## Work instructions
Copy the entries word for word. Keep the pictures out.

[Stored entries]
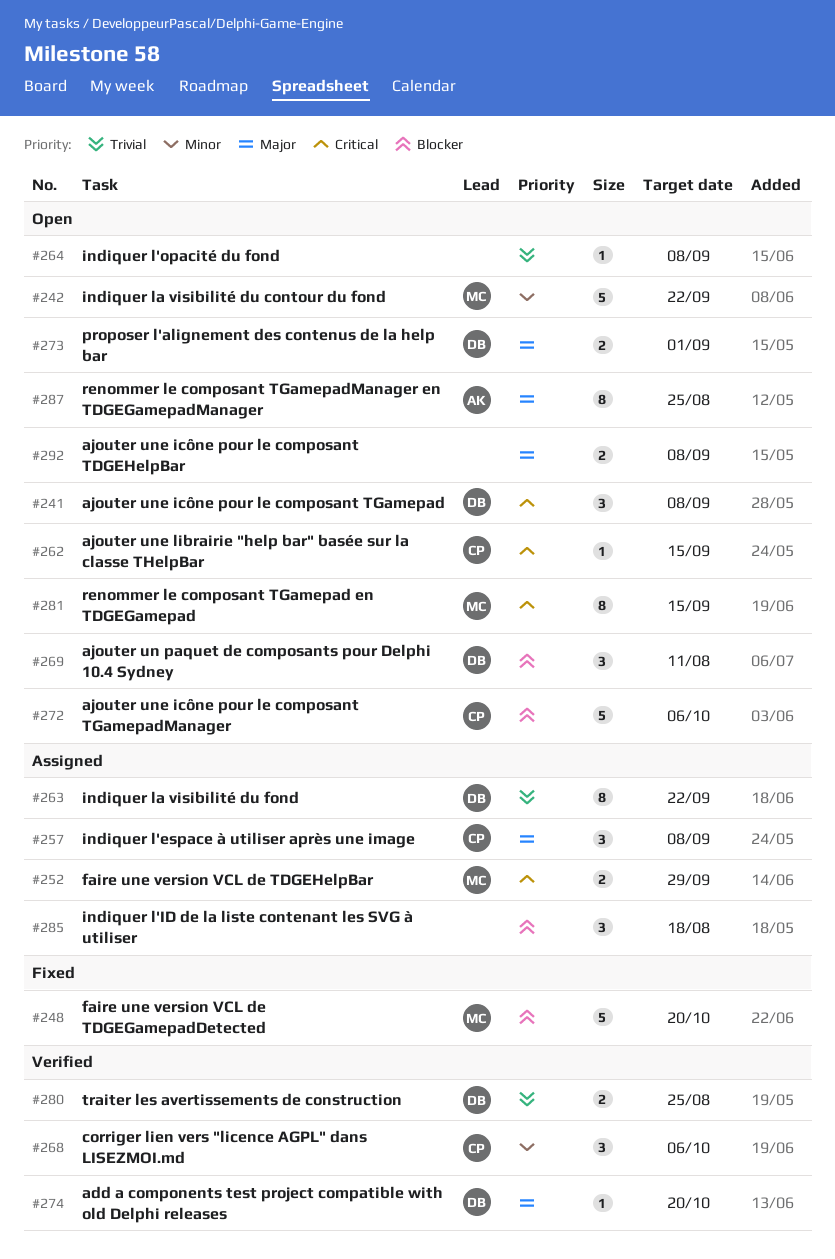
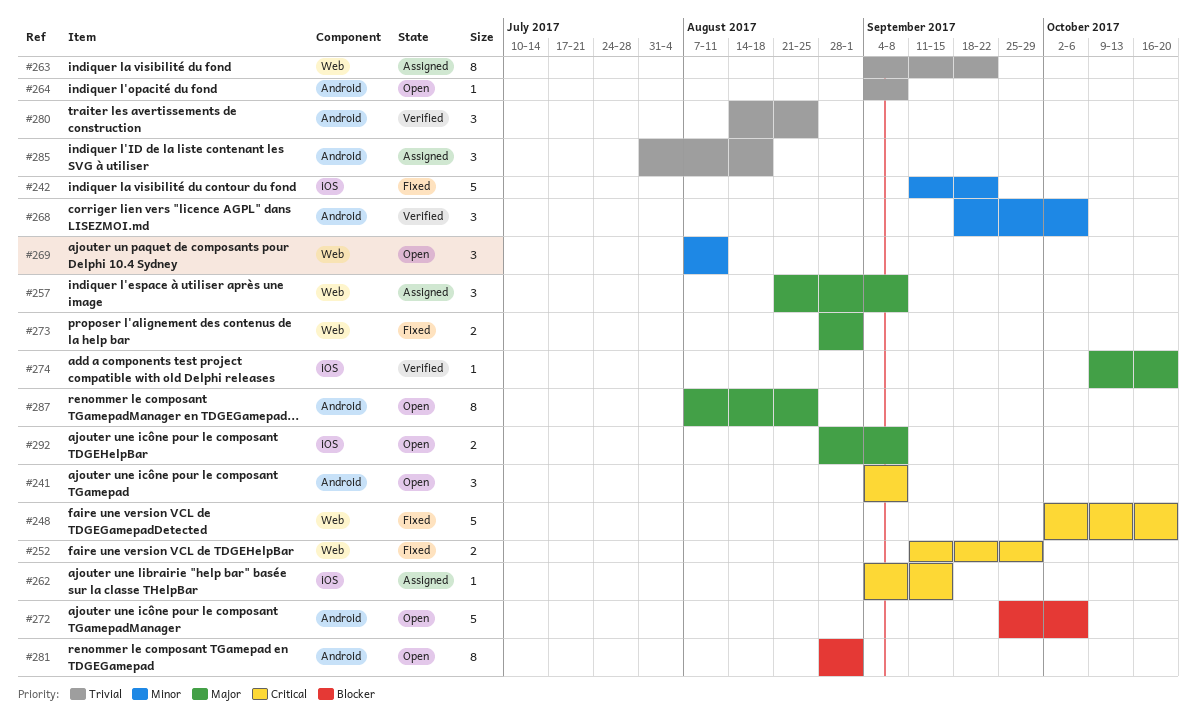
#242, status: Open -> Fixed
#248, priority: Blocker -> Critical
#252, status: Assigned -> Fixed
#262, status: Open -> Assigned
#269, priority: Blocker -> Minor
#273, status: Open -> Fixed
#280, estimate: 2 -> 3
#281, priority: Critical -> Blocker
#281, due: Sep 15 -> Sep 1
#285, priority: Blocker -> Trivial

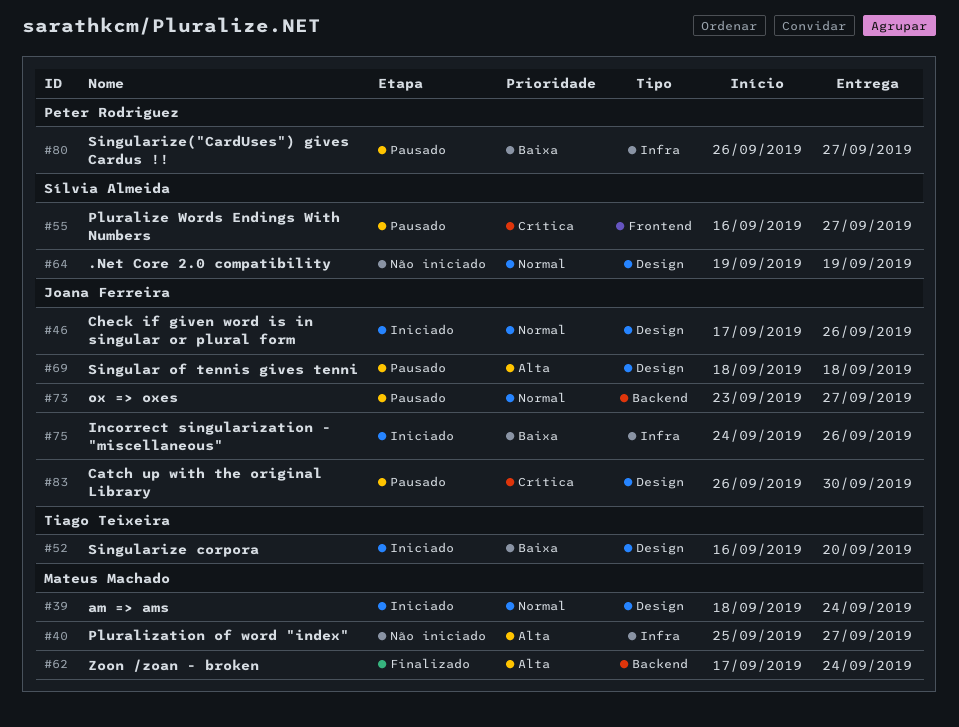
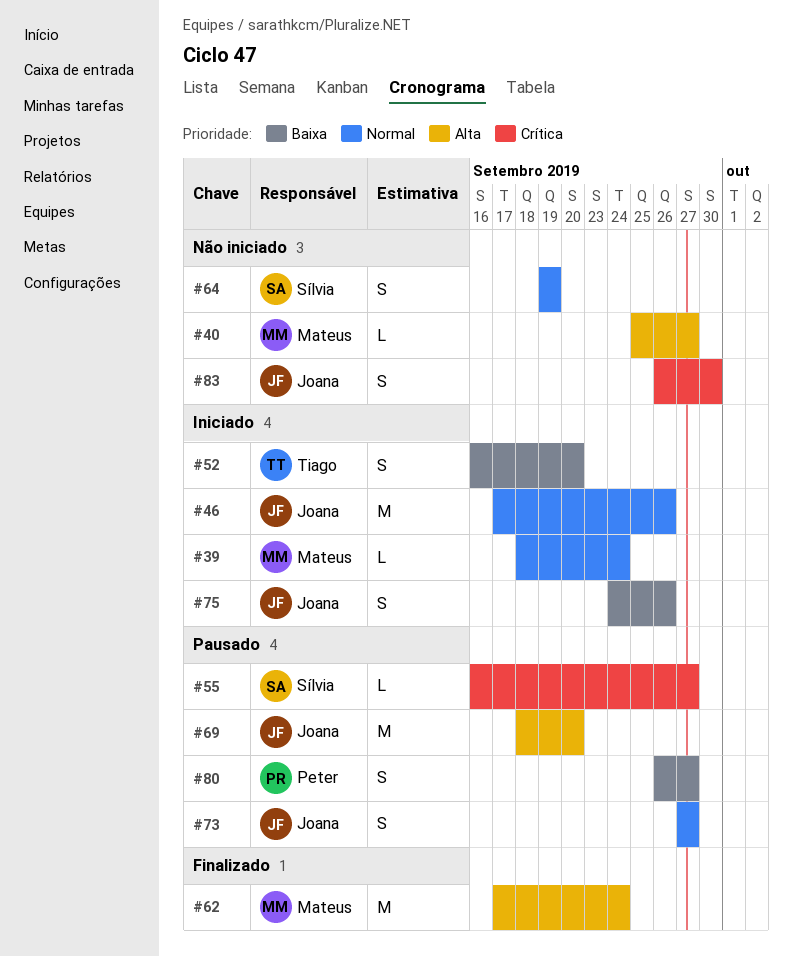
#69, due: Sep 18 -> Sep 20
#73, start: Sep 23 -> Sep 27
#83, status: Pausado -> Não iniciado

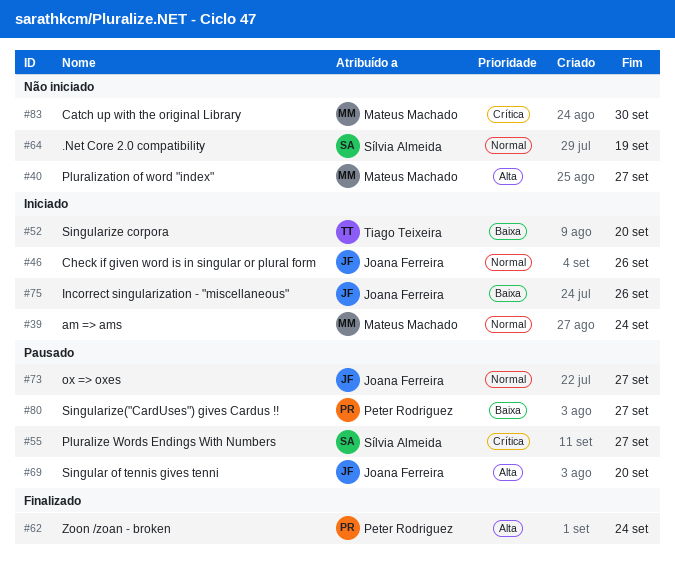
#62, owner: Mateus Machado -> Peter Rodriguez
#83, owner: Joana Ferreira -> Mateus Machado

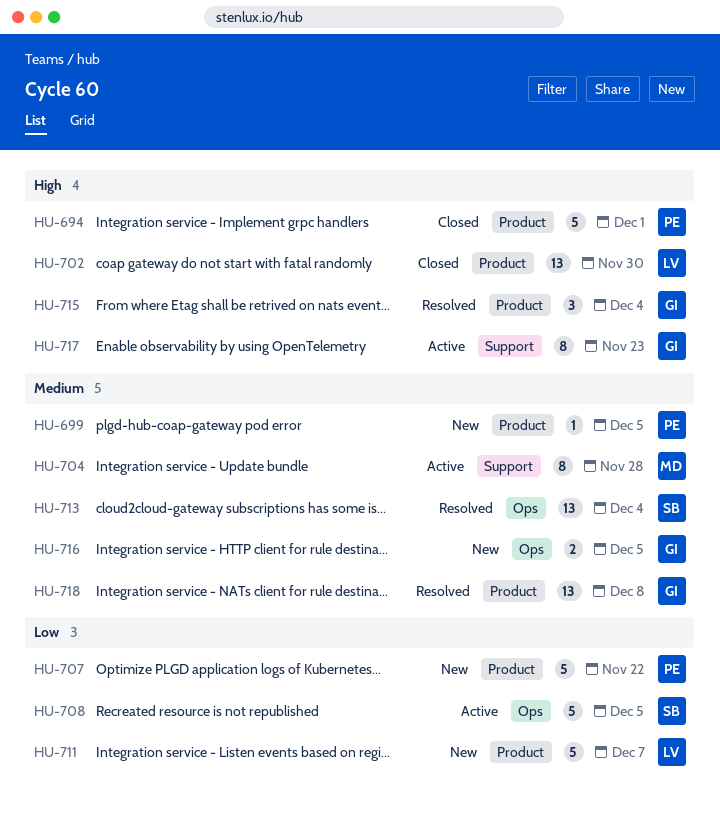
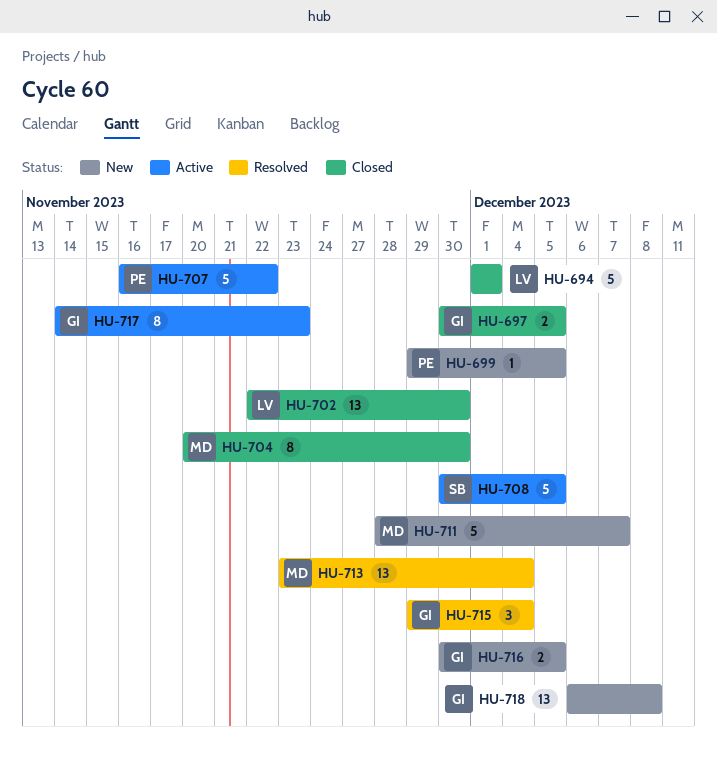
HU-694, owner: PE -> LV
HU-697: none -> present
HU-704, status: Active -> Closed
HU-704, due: Nov 28 -> Nov 30
HU-707, status: New -> Active
HU-711, owner: LV -> MD
HU-713, owner: SB -> MD
HU-718, status: Resolved -> New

## Task result
#242, status: Open -> Fixed
#248, priority: Blocker -> Critical
#252, status: Assigned -> Fixed
#262, status: Open -> Assigned
#269, priority: Blocker -> Minor
#273, status: Open -> Fixed
#280, estimate: 2 -> 3
#281, priority: Critical -> Blocker
#281, due: Sep 15 -> Sep 1
#285, priority: Blocker -> Trivial

#69, due: Sep 18 -> Sep 20
#73, start: Sep 23 -> Sep 27
#83, status: Pausado -> Não iniciado

#62, owner: Mateus Machado -> Peter Rodriguez
#83, owner: Joana Ferreira -> Mateus Machado

HU-694, owner: PE -> LV
HU-697: none -> present
HU-704, status: Active -> Closed
HU-704, due: Nov 28 -> Nov 30
HU-707, status: New -> Active
HU-711, owner: LV -> MD
HU-713, owner: SB -> MD
HU-718, status: Resolved -> New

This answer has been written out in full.